Parecenças
Já vos falei da caixa de correio cheia, das palavras que bateram com as vírgulas na porta enquanto eu fui ali e já vim. Estas são dessas, vêm de um amigo de letras que as trata com um jeito tão singular que elas parecem mais brilhantes que as minhas, mais polidas, mais e melhor arranjadas para sair.
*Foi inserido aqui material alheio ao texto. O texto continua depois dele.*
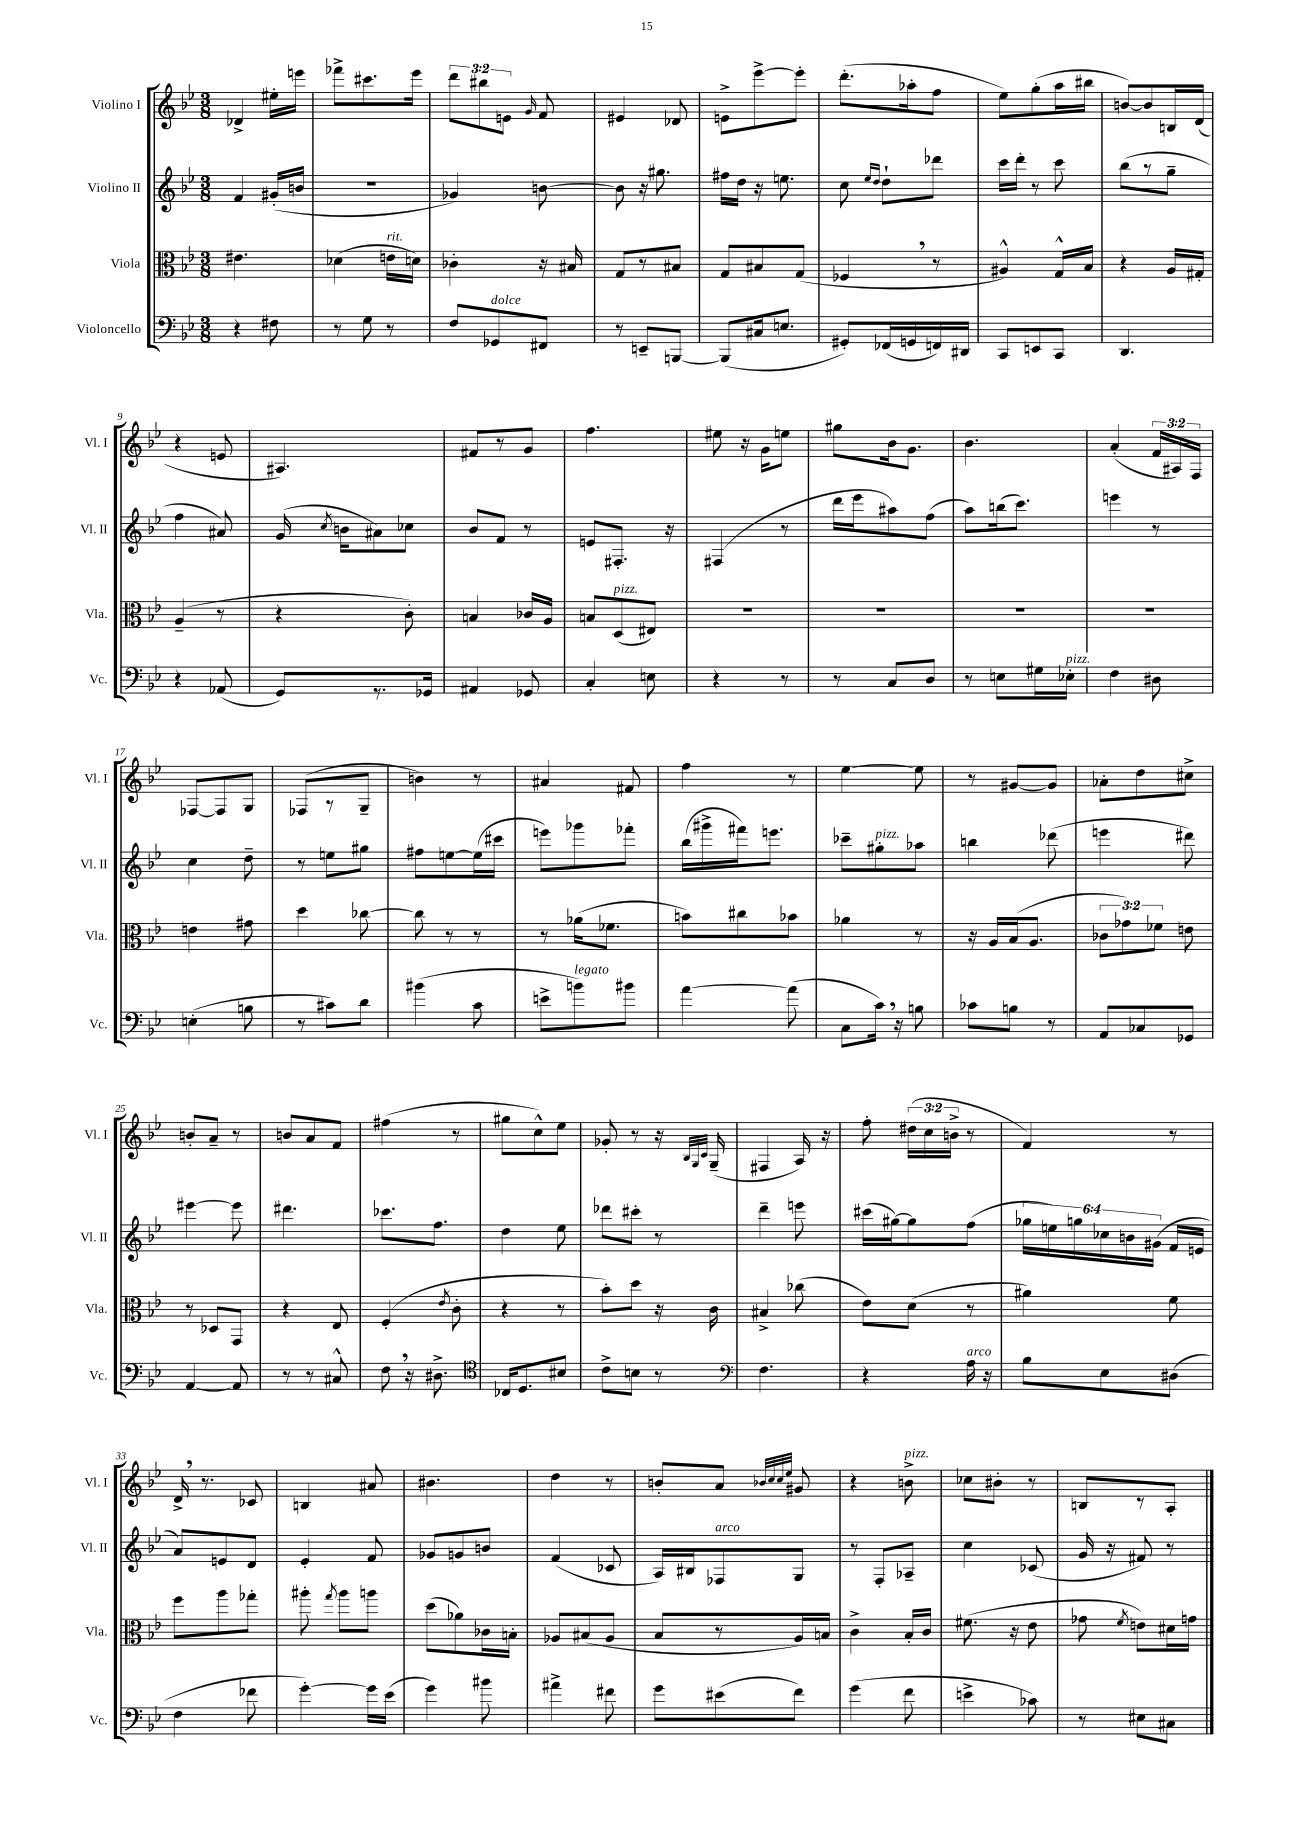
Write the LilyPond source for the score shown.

<<
\new StaffGroup <<
\new Staff = "s0" \with { instrumentName = "Violino I" shortInstrumentName = "Vl. I" } {
    \clef treble \key bes \major \numericTimeSignature \time 3/8 \override Staff.TupletNumber.text = #tuplet-number::calc-fraction-text
    \autoBeamOff des'4-> eis''16[-. e'''16] |
    fes'''8[-> cis'''8. ees'''16] |
    \tuplet 3/2 { d'''8[ bis''8 e'8] } \grace { g'16 } f'8 |
    eis'4 des'8 |
    e'8[-> ees'''8~-> ees'''8]-. |
    d'''8.[-.( aes''16-. f''8] |
    ees''8[) g''8-.( a''16 bis''16] |
    b'8[~) b'8 b16 d'16]( |
    r4 e'8 |
    ais4.) |
    fis'8[ r8 g'8] |
    f''4. |
    eis''8 r16 g'16[ e''8] |
    gis''8[ bes'16 g'8.] |
    bes'4. |
    a'4-.( \tuplet 3/2 { f'16[ ais16) f16] } |
    fes8[~ fes8 g8] |
    fes8[( r8 g8]-- |
    b'4) r8 |
    ais'4 fis'8 |
    f''4 r8 |
    ees''4~ ees''8 |
    r8 gis'8[~ gis'8] |
    aes'8[-. d''8 cis''8]-> |
    b'8[-. a'8]-- r8 |
    b'8[ a'8 f'8] |
    fis''4( r8 |
    gis''8[ c''8-^) ees''8] |
    ges'8-. r8 r16 \grace { bes32[ g32 c'32] } g16--( |
    fis4 a16) r16 |
    f''8-. \tuplet 3/2 { dis''16[( c''16 b'16]-> } r8 |
    f'4) r8 |
    d'16-> \breathe r8. ces'8 |
    b4 ais'8 |
    bis'4. |
    d''4 r8 |
    b'8[-. a'8] \grace { bes'32[ c''32 c''32 ees''32] } gis'8 |
    r4 b'8->^\markup { \italic "pizz." } |
    ces''8[ bis'8]-. r8 |
    b8[ r8 a8]-. \bar "|." |
}
\new Staff = "s1" \with { instrumentName = "Violino II" shortInstrumentName = "Vl. II" } {
    \clef treble \key bes \major \numericTimeSignature \time 3/8 \override Staff.TupletNumber.text = #tuplet-number::calc-fraction-text
    \autoBeamOff f'4 gis'16[-.( b'16] |
    r4. |
    ges'4) b'8~ |
    b'8 r16 gis''8. |
    fis''16[ d''16] r16 e''8. |
    c''8 \grace { ees''16[ d''16] } d''8[-! des'''8] |
    c'''16[ d'''16]-. r8 c'''8 |
    bes''8[( r8 g''8]-- |
    f''4 ais'8) |
    g'16( \acciaccatura { c''8 } b'16[ ais'8) ces''8] |
    bes'8[ f'8] r8 |
    e'8[ fis8.]-. r16 |
    fis4( r8 |
    d'''16[ ees'''16 ais''8) f''8]( |
    a''8[) b''16( c'''8.]) |
    e'''4 r8 |
    c''4 d''8-- |
    r8 e''8[ gis''8] |
    fis''8[ e''8~ e''16( cis'''16] |
    e'''8[) ges'''8 fes'''8]-. |
    bes''16[( gis'''16-> fis'''16) e'''8.] |
    ces'''8[-- gis''8-.^\markup { \italic "pizz." } aes''8] |
    b''4 des'''8( |
    e'''4 dis'''8) |
    eis'''4~ eis'''8 |
    dis'''4. |
    ces'''8.[ f''8.] |
    d''4 ees''8 |
    des'''8[ cis'''8]-. r8 |
    d'''4-- e'''8 |
    cis'''16[( gis''16~) gis''8 f''8]( |
    \tuplet 6/4 { ges''16[ e''16) g''16 ces''16 b'16 gis'16]( } f'16[ e'16] |
    a'8[) e'8 d'8] |
    ees'4-. f'8 |
    ges'8[ g'8 b'8] |
    f'4( ces'8 |
    a16[) bis16 fes8^\markup { \italic "arco" } g8] |
    r8 f8[-. aes8]-- |
    c''4 ces'8( |
    g'16 r16 fis'8) r8 \bar "|." |
}
\new Staff = "s2" \with { instrumentName = "Viola" shortInstrumentName = "Vla." } {
    \clef alto \key bes \major \numericTimeSignature \time 3/8 \override Staff.TupletNumber.text = #tuplet-number::calc-fraction-text
    \autoBeamOff eis'4. |
    des'4( e'16[^\markup { \italic "rit." } d'16]) |
    ces'4-. r16 bis16 |
    g8[ r8 bis8] |
    g8[ bis8 g8]( |
    fes4 \breathe r8 |
    ais4-^) g16[-^ bes16] |
    r4 a16[ gis16]-. |
    a4--( r8 |
    r4 c'8-.) |
    b4 ces'16[ a16] |
    b8[ d8^\markup { \italic "pizz." }( eis8]) |
    R4. |
    R4. |
    R4. |
    R4. |
    e'4 gis'8 |
    d''4 ces''8~ |
    ces''8 r8 r8 |
    r8 aes'16[( fes'8.] |
    b'8[) cis''8 bes'8] |
    aes'4 r8 |
    r16 a16[ bes16( a8.] |
    \tuplet 3/2 { ces'8[ ges'8) fes'8] } e'8 |
    r8 des8[ g,8] |
    r4 ees8 |
    f4-.( \acciaccatura { ees'8 } c'8-. |
    r4 r8 |
    bes'8[-.) d''8] r16 c'16 |
    bis4-> ces''8( |
    ees'8[) d'8]( r8 |
    ais'4) f'8 |
    f''8[ a''8 ges''8]-. |
    ais''8-. \acciaccatura { g''8 } ais''8[ a''8] |
    d''8[( aes'8) ces'16 b16]-. |
    aes8[ bis8( aes8] |
    bes8[ r8 a16) b16] |
    c'4-> bes16[-. c'16] |
    fis'8.( r16 ees'8 |
    ges'8 \acciaccatura { f'8 } e'8[) dis'16 g'16] \bar "|." |
}
\new Staff = "s3" \with { instrumentName = "Violoncello" shortInstrumentName = "Vc." } {
    \clef bass \key bes \major \numericTimeSignature \time 3/8
    \autoBeamOff r4 fis8 |
    r8 g8 r8 |
    f8[ ges,8^\markup { \italic "dolce" } fis,8] |
    r8 e,8[-- b,,8]~ |
    b,,8[( cis16 e8.] |
    gis,8[-.) fes,16( g,16 f,16) dis,16] |
    c,8[ e,8 c,8] |
    d,4. |
    r4 aes,8( |
    g,8[) r8. ges,16] |
    ais,4 ges,8 |
    c4-. e8 |
    r4 r8 |
    r8 c8[ d8] |
    r8 e8[ gis16 ees16]-.^\markup { \italic "pizz." } |
    f4 dis8 |
    e4-.( b8 |
    r8 cis'8[) d'8] |
    bis'4( c'8 |
    e'8[-> b'8^\markup { \italic "legato" }) bis'8] |
    a'4~ a'8( |
    c8[ c'16]) \breathe r16 b8 |
    ces'8[ b8] r8 |
    a,8[ ces8 ges,8] |
    a,4~ a,8 |
    r8 r8 cis8-^ |
    f8 \breathe r16 dis8.-> |
    \clef tenor ces16[ d8. bis8] |
    c'8[-> b8] r8 |
    \clef bass f4. |
    r4 a16^\markup { \italic "arco" } r16 |
    bes8[ ees8 dis8]( |
    f4 fes'8 |
    g'4~-.) g'16[ ees'16]( |
    g'4) bis'8 |
    ais'4-> fis'8 |
    g'8[ eis'8( f'8]) |
    g'4( f'8 |
    e'4-> ces'8) |
    r8 eis8[ cis8] \bar "|." |
}
>>
>>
E eu pareço aquela vizinha invejosa que um dia lhe há-de descobrir a marca do segredo que usa para as trazer assim, bonitas como estas que me deixou no último dia de 2008 com um bilhete preso e que eu só li no ano seguinte: «Grande Rui: Mando-te uma história, das do tal género maluco, para o teu blogue, se lá couber.» Pfff, 'se lá couber', calculem... danadinho para escarnecer da pobreza, este meu amigo, digo a rir. Falando a sério? Um senhor, é o que ele é. E um senhor escritor. Fernando Venâncio.
Em baixo: "Parecenças
Sete vidas mais uma: Fernando Venâncio
Detesto a cara dele. E o sorrir dele. E o andar dele. Para ser sincero, detesto nele tudo. Evito cruzar-me com ele, inicio já de longe desvios impensáveis. Mas será ele desagradável? Feio? Disforme? Longe disso. De modo nenhum. E essa é, já, uma parte da razão.
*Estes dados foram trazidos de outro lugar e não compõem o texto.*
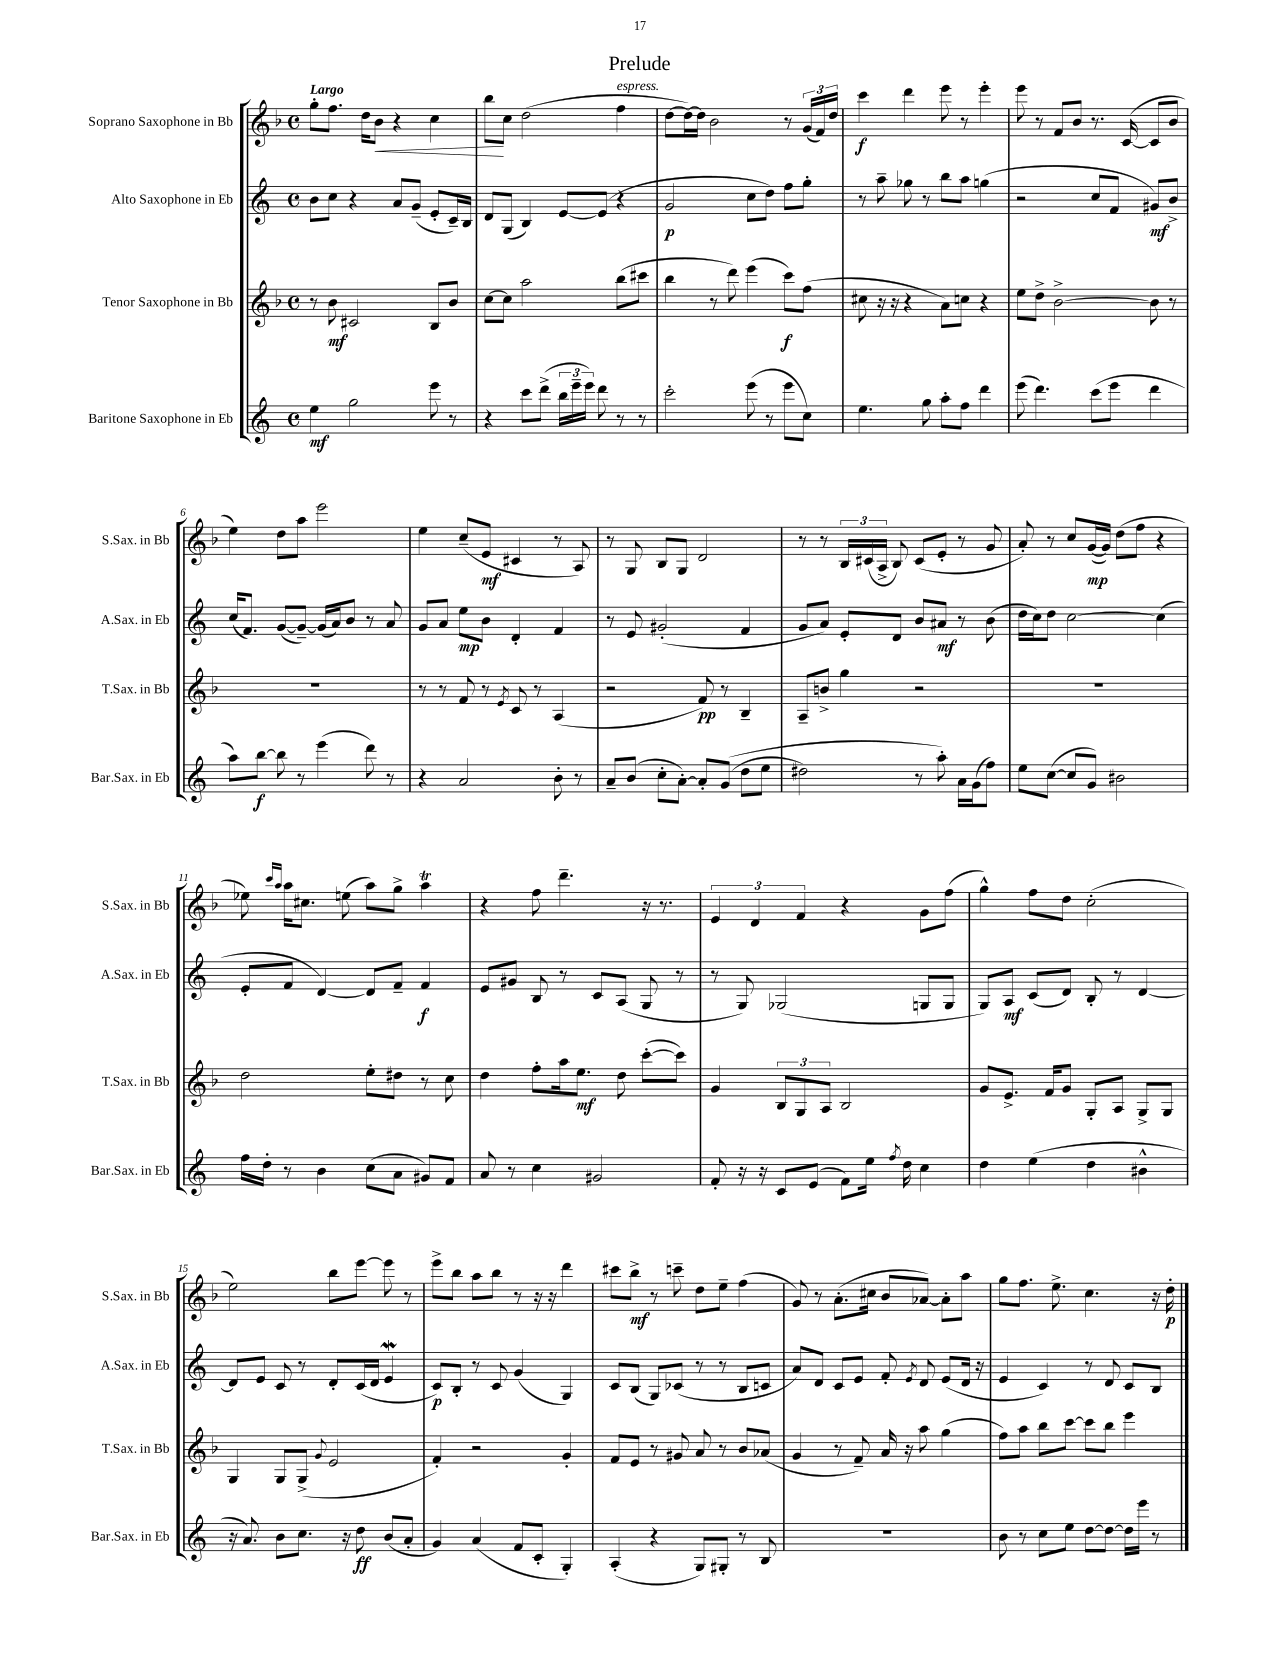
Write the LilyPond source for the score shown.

\header { title = "Prelude" }
<<
\new StaffGroup <<
\new Staff = "s0" \with { instrumentName = "Soprano Saxophone in Bb" shortInstrumentName = "S.Sax. in Bb" } {
    \clef treble \key f \major \defaultTimeSignature \time 4/4 \tempo "Largo"
    \autoBeamOff g''8[-. f''8.] d''16[ bes'8]\< r4 c''4 |
    bes''8[\! c''8] d''2( f''4^\markup { \italic "espress." } |
    d''8[~ d''16~) d''16] bes'2 r8 \tuplet 3/2 { g'16[( f'16) d''16] } |
    c'''4\f d'''4 e'''8 r8 e'''4-. |
    e'''8 r8 f'8[ bes'8] r8. c'16~( c'8[ bes'8] |
    e''4) d''8[ a''8] e'''2 |
    e''4 c''8[--( e'8]\mf cis'4 r8 a8) |
    r8 g8 bes8[ g8] d'2 |
    r8 r8 \tuplet 3/2 { bes16[ cis'16( a16]-> } bes8) cis'8[( e'8]-. r8 g'8 |
    a'8-.) r8 c''8[ g'16~\mp( g'16]) d''8[( f''8] r4 |
    ees''8) \grace { c'''16[ a''16] } a''16[ cis''8.] e''8( a''8[) g''8]-> a''4\trill |
    r4 f''8 d'''4.-- r16 r8. |
    \tuplet 3/2 { e'4 d'4 f'4 } r4 g'8[ f''8]( |
    g''4-^) f''8[ d''8] c''2-.( |
    e''2) bes''8[ e'''8]~ e'''8 r8 |
    e'''8[-> bes''8] a''8[ bes''8] r8 r16 r16 d'''4 |
    cis'''8[ bes''8]->\mf r8 c'''8-- d''8[ e''8]-- f''4( |
    g'8) r8 a'8.[-.( cis''16] bes'8[ aes'8]~) aes'8[-. a''8] |
    g''8[ f''8.] e''8.-> c''4. r16 d''16-.\p \bar "|." |
}
\new Staff = "s1" \with { instrumentName = "Alto Saxophone in Eb" shortInstrumentName = "A.Sax. in Eb" } {
    \clef treble \key c \major \defaultTimeSignature \time 4/4
    \autoBeamOff b'8[ c''8] r4 a'8[ g'8]--( e'8[-. c'16--) b16] |
    d'8[ g8]( b4) e'8[~ e'8]( r4 |
    g'2\p c''8[ d''8]) f''8[ g''8]-. |
    r8 a''8-- ges''8 r8 b''8[ a''8] g''4( |
    r2 c''8[ f'8] gis'8[\mf) b'8]-> |
    c''16[( f'8.]) g'8[~( g'8]~--) g'16[( a'16) b'8] r8 a'8 |
    g'8[ a'8] e''8[\mp b'8] d'4-. f'4 |
    r8 e'8 gis'2-.( f'4 |
    g'8[ a'8]) e'8[-. d'8] b'8[ ais'8]\mf r8 b'8( |
    d''16[ c''16) d''8] c''2~ c''4( |
    e'8[-. f'8] d'4~) d'8[ f'8]-- f'4\f |
    e'8[ gis'8] b8 r8 c'8[ a8]( g8 r8 |
    r8 g8) ges2( g8[ g8] |
    g8[) a8]\mf c'8[( d'8]) b8-. r8 d'4~ |
    d'8[ e'8] c'8 r8 d'8[-. c'16( d'16] e'4\mordent |
    c'8[\p) b8]-. r8 c'8 g'4( g4) |
    c'8[ b8]( g8[) ces'8]( r8 r8 b8[ c'8] |
    a'8[) d'8] c'8[ e'8] f'8-. \acciaccatura { e'8 } d'8 e'8[( d'16] r16 |
    e'4 c'4) r8 d'8 c'8[ b8] \bar "|." |
}
\new Staff = "s2" \with { instrumentName = "Tenor Saxophone in Bb" shortInstrumentName = "T.Sax. in Bb" } {
    \clef treble \key f \major \defaultTimeSignature \time 4/4
    \autoBeamOff r8 bes'8\mf cis'2 bes8[ bes'8] |
    c''8[~ c''8] a''2 bes''8[( cis'''8] |
    bes''4 r8 d'''8) e'''4( c'''8[\f) f''8]( |
    cis''8 r16 r16 r4 a'8[) c''8] r4 |
    e''8[ d''8]-> bes'2~-> bes'8 r8 |
    R1 |
    r8 r8 f'8 r8 \acciaccatura { e'8 } c'8 r8 a4( |
    r2 f'8\pp) r8 bes4-- |
    a8[-- b'8]-> g''4 r2 |
    r1 |
    d''2 e''8[-. dis''8] r8 c''8 |
    d''4 f''8[-. a''16 e''8.]\mf d''8 c'''8[~-.( c'''8]) |
    g'4 \tuplet 3/2 { bes8[ g8 a8] } bes2 |
    g'8[ e'8.]-> f'16[ g'8] g8[-. a8] g8[-> g8] |
    g4 g8[ g8]->( \appoggiatura { g'8 } e'2 |
    f'4-.) r2 g'4-. |
    f'8[ e'8] r8 gis'8 a'8 r8 bes'8[ aes'8]( |
    g'4 r8 f'8--) a'16 r16 a''8 g''4( |
    f''8[) a''8] bes''8[ c'''8]~ c'''8[ bes''8] e'''4 \bar "|." |
}
\new Staff = "s3" \with { instrumentName = "Baritone Saxophone in Eb" shortInstrumentName = "Bar.Sax. in Eb" } {
    \clef treble \key c \major \defaultTimeSignature \time 4/4
    \autoBeamOff e''4\mf g''2 e'''8 r8 |
    r4 c'''8[ d'''8]->( \tuplet 3/2 { b''16[ e'''16-- e'''16]) } d'''8 r8 r8 |
    c'''2-. e'''8( r8 e'''8[ c''8]) |
    e''4. g''8 a''8[-. f''8] d'''4 |
    e'''8( d'''4.) c'''8[( e'''8] d'''4 |
    a''8[) b''8]~\f b''8 r8 e'''4( d'''8) r8 |
    r4 a'2 b'8-. r8 |
    a'8[-- b'8]( c''8[-. a'8]~-.) a'8[-. g'8](\( d''8[ e''8] |
    dis''2) r8 a''8-.\) a'16[ g'16( f''8]) |
    e''8[ c''8]~( c''8[ g'8]) bis'2 |
    f''16[ d''16]-. r8 b'4 c''8[( a'8] gis'8[) f'8] |
    a'8 r8 c''4 gis'2 |
    f'8-. r16 r16 c'8[ e'8]( f'8[) e''16] \acciaccatura { f''8 } d''16 c''4 |
    d''4 e''4( d''4 bis'4-^ |
    r16 a'8.) b'8[ c''8.] r16 d''8\ff b'8[( a'8]-. |
    g'4) a'4( f'8[ c'8]-. g4-.) |
    a4-.( r4 g8[) gis8]-. r8 b8 |
    R1 |
    b'8 r8 c''8[ e''8] d''8[~ d''8]~ d''16[ e'''16] r8 \bar "|." |
}
>>
>>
Vou direito ao assunto: ele parece-se com um grande amigo meu. Trata-se de um fulano conhecido do público e por quem tenho um apreço desmedido. Parece-se com ele, disse eu? São duas gotas de água. Esta gota é, concedo, um tudo-nada mais jovem, mas acredite-se: quando ele se me pespega na frente, isso de mais jovem não ajuda puto. É sempre àquele outro, ao meu amigo, que ali vejo. E isso confunde-me, troca-me o neurónio, como um paradoxo inútil. É tipo aqueles cubos desenhados, só arestas, em que as profundidades se cruzam e descruzam. Mas agora na versão parva.
Já me apeteceu contar-lho. Simplesmente confessar. Dizer assim: «Desculpe lá, amigo, a gente nem se conhece a bem dizer, mas acontece o seguinte: você, desculpe tratá-lo assim, você faz-me sempre lembrar o... (e citaria o ilustre nome), e por isso o miro e remiro, por isso fujo de si.»
Mas nunca consigo. Ele esgueira-se, felino, etéreo, risonho. Sim, é aquele sorriso que me mata. E que, se ele não se acautela, um dia destes há-de matá-lo mesmo.